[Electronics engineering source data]
◆ ◆ ◆
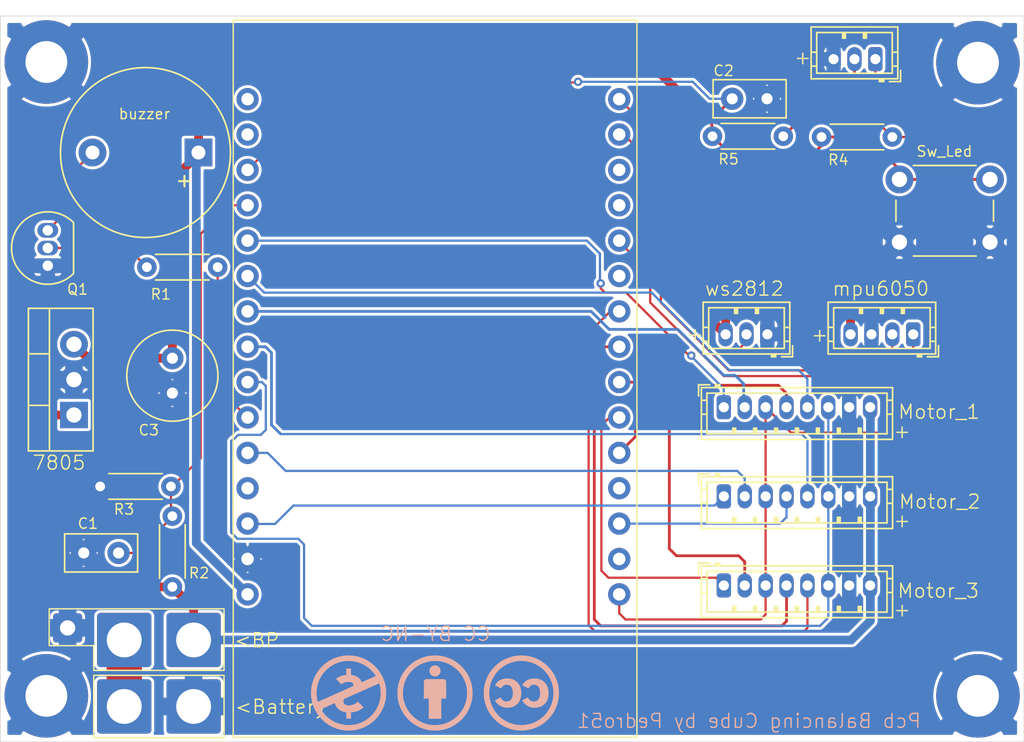
<source format=kicad_pcb>
(kicad_pcb
	(version 20240108)
	(generator "pcbnew")
	(generator_version "8.0")
	(general
		(thickness 1.6)
		(legacy_teardrops no)
	)
	(paper "A4")
	(layers
		(0 "F.Cu" signal)
		(31 "B.Cu" signal)
		(32 "B.Adhes" user "B.Adhesive")
		(33 "F.Adhes" user "F.Adhesive")
		(34 "B.Paste" user)
		(35 "F.Paste" user)
		(36 "B.SilkS" user "B.Silkscreen")
		(37 "F.SilkS" user "F.Silkscreen")
		(38 "B.Mask" user)
		(39 "F.Mask" user)
		(40 "Dwgs.User" user "User.Drawings")
		(41 "Cmts.User" user "User.Comments")
		(42 "Eco1.User" user "User.Eco1")
		(43 "Eco2.User" user "User.Eco2")
		(44 "Edge.Cuts" user)
		(45 "Margin" user)
		(46 "B.CrtYd" user "B.Courtyard")
		(47 "F.CrtYd" user "F.Courtyard")
		(48 "B.Fab" user)
		(49 "F.Fab" user)
		(50 "User.1" user)
		(51 "User.2" user)
		(52 "User.3" user)
		(53 "User.4" user)
		(54 "User.5" user)
		(55 "User.6" user)
		(56 "User.7" user)
		(57 "User.8" user)
		(58 "User.9" user)
	)
	(setup
		(pad_to_mask_clearance 0)
		(allow_soldermask_bridges_in_footprints no)
		(pcbplotparams
			(layerselection 0x00010f0_ffffffff)
			(plot_on_all_layers_selection 0x0000000_00000000)
			(disableapertmacros no)
			(usegerberextensions no)
			(usegerberattributes yes)
			(usegerberadvancedattributes yes)
			(creategerberjobfile yes)
			(dashed_line_dash_ratio 12.000000)
			(dashed_line_gap_ratio 3.000000)
			(svgprecision 4)
			(plotframeref no)
			(viasonmask no)
			(mode 1)
			(useauxorigin no)
			(hpglpennumber 1)
			(hpglpenspeed 20)
			(hpglpendiameter 15.000000)
			(pdf_front_fp_property_popups yes)
			(pdf_back_fp_property_popups yes)
			(dxfpolygonmode yes)
			(dxfimperialunits yes)
			(dxfusepcbnewfont yes)
			(psnegative no)
			(psa4output no)
			(plotreference yes)
			(plotvalue yes)
			(plotfptext yes)
			(plotinvisibletext no)
			(sketchpadsonfab no)
			(subtractmaskfromsilk no)
			(outputformat 1)
			(mirror no)
			(drillshape 0)
			(scaleselection 1)
			(outputdirectory "")
		)
	)
	(net 0 "")
	(net 1 "+BATT")
	(net 2 "-BATT")
	(net 3 "Net-(BZ1--)")
	(net 4 "Net-(Q1-B)")
	(net 5 "unconnected-(U2-D19-Pad25)")
	(net 6 "Adc batt")
	(net 7 "Net-(J2-Pin_1)")
	(net 8 "Net-(J6-Pin_5)")
	(net 9 "Net-(J6-Pin_6)")
	(net 10 "Net-(J6-Pin_2)")
	(net 11 "Net-(J6-Pin_4)")
	(net 12 "Net-(J7-Pin_5)")
	(net 13 "Net-(J7-Pin_4)")
	(net 14 "Net-(J7-Pin_1)")
	(net 15 "Net-(J7-Pin_2)")
	(net 16 "Net-(J8-Pin_4)")
	(net 17 "Net-(J8-Pin_2)")
	(net 18 "Net-(J8-Pin_5)")
	(net 19 "Net-(J8-Pin_1)")
	(net 20 "SDA")
	(net 21 "SCL")
	(net 22 "WS2812")
	(net 23 "cmd buzzer")
	(net 24 "unconnected-(U2-GND-Pad17)")
	(net 25 "unconnected-(U2-VP-Pad2)")
	(net 26 "unconnected-(U2-RX0-Pad27)")
	(net 27 "unconnected-(U2-EN-Pad1)")
	(net 28 "unconnected-(U2-TX0-Pad28)")
	(net 29 "Net-(J6-Pin_1)")
	(net 30 "Push_Led")
	(net 31 "+3.3V")
	(net 32 "+5V")
	(net 33 "unconnected-(U2-D12-Pad12)")
	(net 34 "unconnected-(U2-D2-Pad19)")
	(net 35 "Net-(J14-Pin_2)")
	(footprint "Capacitor_THT:C_Disc_D5.0mm_W2.5mm_P2.50mm" (layer "F.Cu") (at 122.2248 106.8832 180))
	(footprint "Connector_Wire:SolderWire-2sqmm_1x01_D2mm_OD3.9mm" (layer "F.Cu") (at 127.6096 113.1316))
	(footprint "Connector_JST:JST_ZH_B8B-ZR_1x08_P1.50mm_Vertical" (layer "F.Cu") (at 165.6588 109.22))
	(footprint "Capacitor_THT:C_Disc_D5.0mm_W2.5mm_P2.50mm" (layer "F.Cu") (at 166.2576 74.2696))
	(footprint (layer "F.Cu") (at 183.896 117.1448))
	(footprint "Connector_JST:JST_ZH_B8B-ZR_1x08_P1.50mm_Vertical" (layer "F.Cu") (at 165.6588 102.8192))
	(footprint "Resistor_THT:R_Axial_DIN0204_L3.6mm_D1.6mm_P5.08mm_Horizontal" (layer "F.Cu") (at 126.0856 109.3216 90))
	(footprint "Resistor_THT:R_Axial_DIN0204_L3.6mm_D1.6mm_P5.08mm_Horizontal" (layer "F.Cu") (at 164.846 76.962))
	(footprint "Capacitor_THT:C_Radial_D6.3mm_H11.0mm_P2.50mm" (layer "F.Cu") (at 126.0856 92.9024 -90))
	(footprint "Connector_JST:JST_ZH_B3B-ZR_1x03_P1.50mm_Vertical" (layer "F.Cu") (at 176.5328 71.4248 180))
	(footprint "Package_TO_SOT_THT:TO-92_Inline" (layer "F.Cu") (at 117.1448 86.2584 90))
	(footprint "Package_TO_SOT_THT:TO-220-3_Vertical" (layer "F.Cu") (at 119.0244 96.9772 90))
	(footprint "Resistor_THT:R_Axial_DIN0204_L3.6mm_D1.6mm_P5.08mm_Horizontal" (layer "F.Cu") (at 172.6692 77.0128))
	(footprint "MountingHole:MountingHole_3mm_Pad" (layer "F.Cu") (at 117.0432 71.628))
	(footprint "Button_Switch_THT:SW_PUSH_6mm" (layer "F.Cu") (at 184.7596 84.5608 180))
	(footprint "Connector_JST:JST_ZH_B8B-ZR_1x08_P1.50mm_Vertical" (layer "F.Cu") (at 165.656 96.4184))
	(footprint "Connector_Wire:SolderWire-0.5sqmm_1x01_D0.9mm_OD2.1mm" (layer "F.Cu") (at 118.5672 112.268))
	(footprint "Connector_Wire:SolderWire-2sqmm_1x01_D2mm_OD3.9mm" (layer "F.Cu") (at 122.6312 113.1316))
	(footprint "Connector_Wire:SolderWire-2sqmm_1x01_D2mm_OD3.9mm" (layer "F.Cu") (at 122.6312 117.9068))
	(footprint "Resistor_THT:R_Axial_DIN0204_L3.6mm_D1.6mm_P5.08mm_Horizontal" (layer "F.Cu") (at 125.984 102.108 180))
	(footprint "Resistor_THT:R_Axial_DIN0204_L3.6mm_D1.6mm_P5.08mm_Horizontal" (layer "F.Cu") (at 129.3368 86.36 180))
	(footprint "MountingHole:MountingHole_3mm_Pad" (layer "F.Cu") (at 117.0432 117.1448))
	(footprint "Connector_JST:JST_ZH_B4B-ZR_1x04_P1.50mm_Vertical" (layer "F.Cu") (at 179.252 91.186 180))
	(footprint "Connector_JST:JST_ZH_B3B-ZR_1x03_P1.50mm_Vertical" (layer "F.Cu") (at 168.7844 91.186 180))
	(footprint (layer "F.Cu") (at 183.896 71.6788))
	(footprint "Connector_Wire:SolderWire-2sqmm_1x01_D2mm_OD3.9mm" (layer "F.Cu") (at 127.6096 117.9068))
	(footprint "Buzzer_Beeper:Buzzer_12x9.5RM7.6" (layer "F.Cu") (at 127.9552 78.1304 180))
	(footprint "MesEmpreintes:esp module 30pins" (layer "F.Cu") (at 145.4526 94.6162))
	(footprint "Symbol:Symbol_CC-Attribution_Silkscreen_Small" (layer "B.Cu") (at 144.9324 116.9416 180))
	(footprint "Symbol:Symbol_CreativeCommons_Silkscreen_Type2_Small" (layer "B.Cu") (at 151.13 116.9416 180))
	(footprint "Symbol:Symbol_CC-Noncommercial_Silkscreen_Small" (layer "B.Cu") (at 138.7348 116.9416 180))
	(gr_poly
		(pts
			(xy 117.2464 110.8964) (xy 129.794 110.8964) (xy 129.794 115.316) (xy 120.4468 115.316) (xy 120.4468 113.538)
			(xy 117.2464 113.538)
		)
		(stroke
			(width 0.1)
			(type solid)
		)
		(fill none)
		(layer "F.SilkS")
		(uuid "117d8a0a-aebe-48e8-8177-76fd284c4952")
	)
	(gr_rect
		(start 120.4468 115.6716)
		(end 129.794 120.142)
		(stroke
			(width 0.1)
			(type default)
		)
		(fill none)
		(layer "F.SilkS")
		(uuid "ed1a35fe-fd22-4f26-b1e3-9c9e9753b427")
	)
	(gr_rect
		(start 113.7412 68.326)
		(end 187.198 120.4468)
		(stroke
			(width 0.05)
			(type default)
		)
		(fill none)
		(layer "Edge.Cuts")
		(uuid "3caead95-658e-4f64-8a8c-58498c383729")
	)
	(gr_text "CC BY-NC"
		(at 148.9964 113.284 0)
		(layer "B.SilkS")
		(uuid "3057fa3d-8106-46f9-a87c-840265fd420c")
		(effects
			(font
				(size 1 1)
				(thickness 0.1)
			)
			(justify left bottom mirror)
		)
	)
	(gr_text "Pcb Balancing Cube by Pedro51"
		(at 179.8828 119.5324 0)
		(layer "B.SilkS")
		(uuid "8d38b2a4-859f-4ae8-b823-1d3423d81d01")
		(effects
			(font
				(size 1 1)
				(thickness 0.1)
			)
			(justify left bottom mirror)
		)
	)
	(gr_text "R2\n"
		(at 127.2032 108.7628 0)
		(layer "F.SilkS")
		(uuid "159c5701-3729-4cea-9a39-4c750b5931b2")
		(effects
			(font
				(size 0.75 0.75)
				(thickness 0.1)
			)
			(justify left bottom)
		)
	)
	(gr_text "R4"
		(at 173.0756 79.0956 0)
		(layer "F.SilkS")
		(uuid "435ea694-724c-4219-9be8-f3e01705f097")
		(effects
			(font
				(size 0.75 0.75)
				(thickness 0.1)
			)
			(justify left bottom)
		)
	)
	(gr_text "<Battery"
		(at 130.5052 118.5164 0)
		(layer "F.SilkS")
		(uuid "4dc29524-d735-4933-bbf4-cd5e819c4543")
		(effects
			(font
				(size 1 1)
				(thickness 0.1)
			)
			(justify left bottom)
		)
	)
	(gr_text "Sw_Led"
		(at 179.4256 78.486 0)
		(layer "F.SilkS")
		(uuid "54fe4430-e916-4642-b08d-35b194bb4fc0")
		(effects
			(font
				(size 0.75 0.75)
				(thickness 0.1)
			)
			(justify left bottom)
		)
	)
	(gr_text "R3"
		(at 121.8184 104.1908 0)
		(layer "F.SilkS")
		(uuid "560145c0-f2f7-480d-88e1-8936cb4f25cf")
		(effects
			(font
				(size 0.75 0.75)
				(thickness 0.1)
			)
			(justify left bottom)
		)
	)
	(gr_text "Motor_1"
		(at 178.1048 97.3328 0)
		(layer "F.SilkS")
		(uuid "5a173a7a-7200-4a2a-b4a1-b82fd1c954f1")
		(effects
			(font
				(size 1 1)
				(thickness 0.1)
			)
			(justify left bottom)
		)
	)
	(gr_text "Motor_3"
		(at 178.054 110.1852 0)
		(layer "F.SilkS")
		(uuid "5bd572b4-fe15-48ea-a3cf-ac899181d4e1")
		(effects
			(font
				(size 1 1)
				(thickness 0.1)
			)
			(justify left bottom)
		)
	)
	(gr_text "+"
		(at 177.7688 111.53 0)
		(layer "F.SilkS")
		(uuid "5e8954bd-a5d8-4645-98a4-03c3cae60a80")
		(effects
			(font
				(size 1 1)
				(thickness 0.1)
			)
			(justify left bottom)
		)
	)
	(gr_text "+"
		(at 170.6372 71.882 0)
		(layer "F.SilkS")
		(uuid "6138be2f-ad4f-4fe9-ac58-d27f2254556e")
		(effects
			(font
				(size 1 1)
				(thickness 0.1)
			)
			(justify left bottom)
		)
	)
	(gr_text "7805\n"
		(at 115.9764 100.9904 0)
		(layer "F.SilkS")
		(uuid "711a25be-af0f-4b8a-b778-e12569fdd8b5")
		(effects
			(font
				(size 1 1)
				(thickness 0.1)
			)
			(justify left bottom)
		)
	)
	(gr_text "R1"
		(at 124.46 88.7476 0)
		(layer "F.SilkS")
		(uuid "7abbaaa3-9e05-4950-bd25-5962146640fe")
		(effects
			(font
				(size 0.75 0.75)
				(thickness 0.1)
			)
			(justify left bottom)
		)
	)
	(gr_text "C1"
		(at 119.2276 105.2068 0)
		(layer "F.SilkS")
		(uuid "7cf91537-ff01-4f00-888d-610eb31266be")
		(effects
			(font
				(size 0.75 0.75)
				(thickness 0.1)
			)
			(justify left bottom)
		)
	)
	(gr_text "<BP"
		(at 130.4544 113.7412 0)
		(layer "F.SilkS")
		(uuid "884699be-98f8-40ca-bd74-b74c06ecebae")
		(effects
			(font
				(size 1 1)
				(thickness 0.1)
			)
			(justify left bottom)
		)
	)
	(gr_text "ws2812"
		(at 164.2364 88.4936 0)
		(layer "F.SilkS")
		(uuid "8abcd0e8-2ba1-4113-9528-77c0a15385aa")
		(effects
			(font
				(size 1 1)
				(thickness 0.1)
			)
			(justify left bottom)
		)
	)
	(gr_text "+"
		(at 162.9156 91.7448 0)
		(layer "F.SilkS")
		(uuid "8ad79739-ef4c-4ad3-8ee6-d268527d2c02")
		(effects
			(font
				(size 1 1)
				(thickness 0.1)
			)
			(justify left bottom)
		)
	)
	(gr_text "+"
		(at 177.766 98.7284 0)
		(layer "F.SilkS")
		(uuid "a073fd0c-f5cb-4408-88d8-bb65554a5ac1")
		(effects
			(font
				(size 1 1)
				(thickness 0.1)
			)
			(justify left bottom)
		)
	)
	(gr_text "mpu6050"
		(at 173.3804 88.4936 0)
		(layer "F.SilkS")
		(uuid "a42df02e-2988-417d-b398-f9e0796a614b")
		(effects
			(font
				(size 1 1)
				(thickness 0.1)
			)
			(justify left bottom)
		)
	)
	(gr_text "C3\n"
		(at 123.5964 98.5012 0)
		(layer "F.SilkS")
		(uuid "a57b0fa8-aea5-49e8-8735-9005b56fb3d1")
		(effects
			(font
				(size 0.75 0.75)
				(thickness 0.1)
			)
			(justify left bottom)
		)
	)
	(gr_text "buzzer"
		(at 122.174 75.7936 0)
		(layer "F.SilkS")
		(uuid "a85428ef-aeed-4f6b-9db1-8c5d75295b4a")
		(effects
			(font
				(size 0.75 0.75)
				(thickness 0.1)
			)
			(justify left bottom)
		)
	)
	(gr_text "Motor_2"
		(at 178.1556 103.7844 0)
		(layer "F.SilkS")
		(uuid "c3059dad-fe00-425f-ad7d-7097d7f608d7")
		(effects
			(font
				(size 1 1)
				(thickness 0.1)
			)
			(justify left bottom)
		)
	)
	(gr_text "C2"
		(at 164.846 72.6948 0)
		(layer "F.SilkS")
		(uuid "c98d3b25-da61-4376-93be-c6381822b0de")
		(effects
			(font
				(size 0.75 0.75)
				(thickness 0.1)
			)
			(justify left bottom)
		)
	)
	(gr_text "R5\n"
		(at 165.2016 79.0448 0)
		(layer "F.SilkS")
		(uuid "ccc2897b-98c3-414f-b196-d02c0b270d5d")
		(effects
			(font
				(size 0.75 0.75)
				(thickness 0.1)
			)
			(justify left bottom)
		)
	)
	(gr_text "Q1\n"
		(at 118.4656 88.392 0)
		(layer "F.SilkS")
		(uuid "da9e5655-5462-4010-a96e-273a7fcde385")
		(effects
			(font
				(size 0.75 0.75)
				(thickness 0.1)
			)
			(justify left bottom)
		)
	)
	(gr_text "+"
		(at 171.8564 91.7956 0)
		(layer "F.SilkS")
		(uuid "e34039fe-ff4d-42ec-82ef-d45c9154d0e9")
		(effects
			(font
				(size 1 1)
				(thickness 0.1)
			)
			(justify left bottom)
		)
	)
	(gr_text "+"
		(at 177.7688 105.1292 0)
		(layer "F.SilkS")
		(uuid "ede0b99a-b238-448e-8f80-239eed9bbe8f")
		(effects
			(font
				(size 1 1)
				(thickness 0.1)
			)
			(justify left bottom)
		)
	)
	(segment
		(start 116.9924 109.3216)
		(end 126.0856 109.3216)
		(width 0.63)
		(layer "F.Cu")
		(net 1)
		(uuid "05df107d-39bb-4c70-8fc6-f406217b418d")
	)
	(segment
		(start 127.6096 113.1316)
		(end 127.6096 110.8456)
		(width 0.63)
		(layer "F.Cu")
		(net 1)
		(uuid "4cd6a583-cf69-41a1-829d-d99421fc48ea")
	)
	(segment
		(start 126.0348 109.3724)
		(end 125.73 109.3724)
		(width 0.16)
		(layer "F.Cu")
		(net 1)
		(uuid "4ff30386-a69b-48b8-8a35-4ef72898bc0d")
	)
	(segment
		(start 176.3484 96.32)
		(end 176.3516 96.3168)
		(width 0.16)
		(layer "F.Cu")
		(net 1)
		(uuid "5862ad83-0174-4699-9e3e-8e27b1434489")
	)
	(segment
		(start 127.6096 110.8456)
		(end 126.0856 109.3216)
		(width 0.63)
		(layer "F.Cu")
		(net 1)
		(uuid "78cfba2f-b81e-40ae-be00-a1922e6684af")
	)
	(segment
		(start 117.2972 96.9772)
		(end 115.57 98.7044)
		(width 0.63)
		(layer "F.Cu")
		(net 1)
		(uuid "8675b531-618f-4c4c-9e0a-b7b812997aae")
	)
	(segment
		(start 125.6792 109.4232)
		(end 125.73 109.3724)
		(width 0.16)
		(layer "F.Cu")
		(net 1)
		(uuid "8b9f9c94-1624-4bc2-8c8c-ff926d0ca422")
	)
	(segment
		(start 115.57 98.7044)
		(end 115.57 107.8992)
		(width 0.63)
		(layer "F.Cu")
		(net 1)
		(uuid "af3fa149-2bea-48a0-a6d1-0b8fd8d78dec")
	)
	(segment
		(start 127.6096 111.252)
		(end 127.6096 113.1316)
		(width 0.16)
		(layer "F.Cu")
		(net 1)
		(uuid "b44231ee-9a92-4b89-9583-1f23e7717cc7")
	)
	(segment
		(start 119.0244 96.9772)
		(end 117.2972 96.9772)
		(width 0.63)
		(layer "F.Cu")
		(net 1)
		(uuid "d7a0b31c-e917-41ff-98f9-bf47723781b5")
	)
	(segment
		(start 115.57 107.8992)
		(end 116.9924 109.3216)
		(width 0.63)
		(layer "F.Cu")
		(net 1)
		(uuid "d7fdb45e-b990-42a6-8adc-dd3dc96d683d")
	)
	(segment
		(start 127.6096 113.1316)
		(end 127.1524 112.6744)
		(width 0.95)
		(layer "F.Cu")
		(net 1)
		(uuid "dfa50c24-8864-4abc-ae77-2ea8307af92b")
	)
	(segment
		(start 176.3516 96.3168)
		(end 176.3516 95.6812)
		(width 0.16)
		(layer "B.Cu")
		(net 1)
		(uuid "195f04d6-e047-48bb-b078-70eb23915591")
	)
	(segment
		(start 176.1744 111.76)
		(end 176.1744 96.4368)
		(width 0.63)
		(layer "B.Cu")
		(net 1)
		(uuid "6f90a5eb-0936-4b15-809f-3359652c5dc2")
	)
	(segment
		(start 127.6096 113.1316)
		(end 174.8028 113.1316)
		(width 0.63)
		(layer "B.Cu")
		(net 1)
		(uuid "90c1d8cd-08c1-4c02-b817-6d629fd7aafc")
	)
	(segment
		(start 174.8028 113.1316)
		(end 176.1744 111.76)
		(width 0.63)
		(layer "B.Cu")
		(net 1)
		(uuid "9aee0a42-ffa2-4f46-9c60-51f2c11ce707")
	)
	(segment
		(start 176.1744 96.4368)
		(end 176.156 96.4184)
		(width 0.63)
		(layer "B.Cu")
		(net 1)
		(uuid "eac8dcc1-7fac-4423-b674-903703a60113")
	)
	(segment
		(start 117.1448 83.7184)
		(end 119.0244 81.8388)
		(width 0.16)
		(layer "F.Cu")
		(net 3)
		(uuid "1812c6fd-098f-4762-8f94-bbb0557613d8")
	)
	(segment
		(start 119.0244 79.4612)
		(end 120.3552 78.1304)
		(width 0.16)
		(layer "F.Cu")
		(net 3)
		(uuid "20cdc8f2-f016-457a-9be0-445b4e5591c5")
	)
	(segment
		(start 119.0244 81.8388)
		(end 119.0244 79.4612)
		(width 0.16)
		(layer "F.Cu")
		(net 3)
		(uuid "552b6393-b63a-4eec-a5f4-28efe08285a7")
	)
	(segment
		(start 119.8372 78.496)
		(end 120.2028 78.1304)
		(width 0.16)
		(layer "F.Cu")
		(net 3)
		(uuid "faf79745-f010-48f7-b8d3-c528e1f8c586")
	)
	(segment
		(start 117.1448 84.9884)
		(end 122.8852 84.9884)
		(width 0.16)
		(layer "F.Cu")
		(net 4)
		(uuid "2d72544a-dc4e-49e3-a655-8bd5a2bad6d4")
	)
	(segment
		(start 122.8852 84.9884)
		(end 124.2568 86.36)
		(width 0.16)
		(layer "F.Cu")
		(net 4)
		(uuid "48c1f8d8-4ec6-4538-826f-9ea08e17a8e5")
	)
	(segment
		(start 158.2178 86.9962)
		(end 158.1526 86.9962)
		(width 0.16)
		(layer "F.Cu")
		(net 5)
		(uuid "250d3d47-874c-41dc-bc71-284494459ca9")
	)
	(segment
		(start 158.1526 86.9962)
		(end 158.5734 86.9962)
		(width 0.16)
		(layer "F.Cu")
		(net 5)
		(uuid "b4699d4a-76d9-4268-ae63-1e0a79672179")
	)
	(segment
		(start 158.1526 86.9962)
		(end 158.2276 87.0712)
		(width 0.2)
		(layer "B.Cu")
		(ne
... [174761 chars truncated]
</source>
◆ ◆ ◆
- _Exercise instructions_
What the answer needs is every line from the data above with "SolderWire" in it.

- _Output of the task_
	(footprint "Connector_Wire:SolderWire-2sqmm_1x01_D2mm_OD3.9mm" (layer "F.Cu") (at 127.6096 113.1316))
	(footprint "Connector_Wire:SolderWire-0.5sqmm_1x01_D0.9mm_OD2.1mm" (layer "F.Cu") (at 118.5672 112.268))
	(footprint "Connector_Wire:SolderWire-2sqmm_1x01_D2mm_OD3.9mm" (layer "F.Cu") (at 122.6312 113.1316))
	(footprint "Connector_Wire:SolderWire-2sqmm_1x01_D2mm_OD3.9mm" (layer "F.Cu") (at 122.6312 117.9068))
	(footprint "Connector_Wire:SolderWire-2sqmm_1x01_D2mm_OD3.9mm" (layer "F.Cu") (at 127.6096 117.9068))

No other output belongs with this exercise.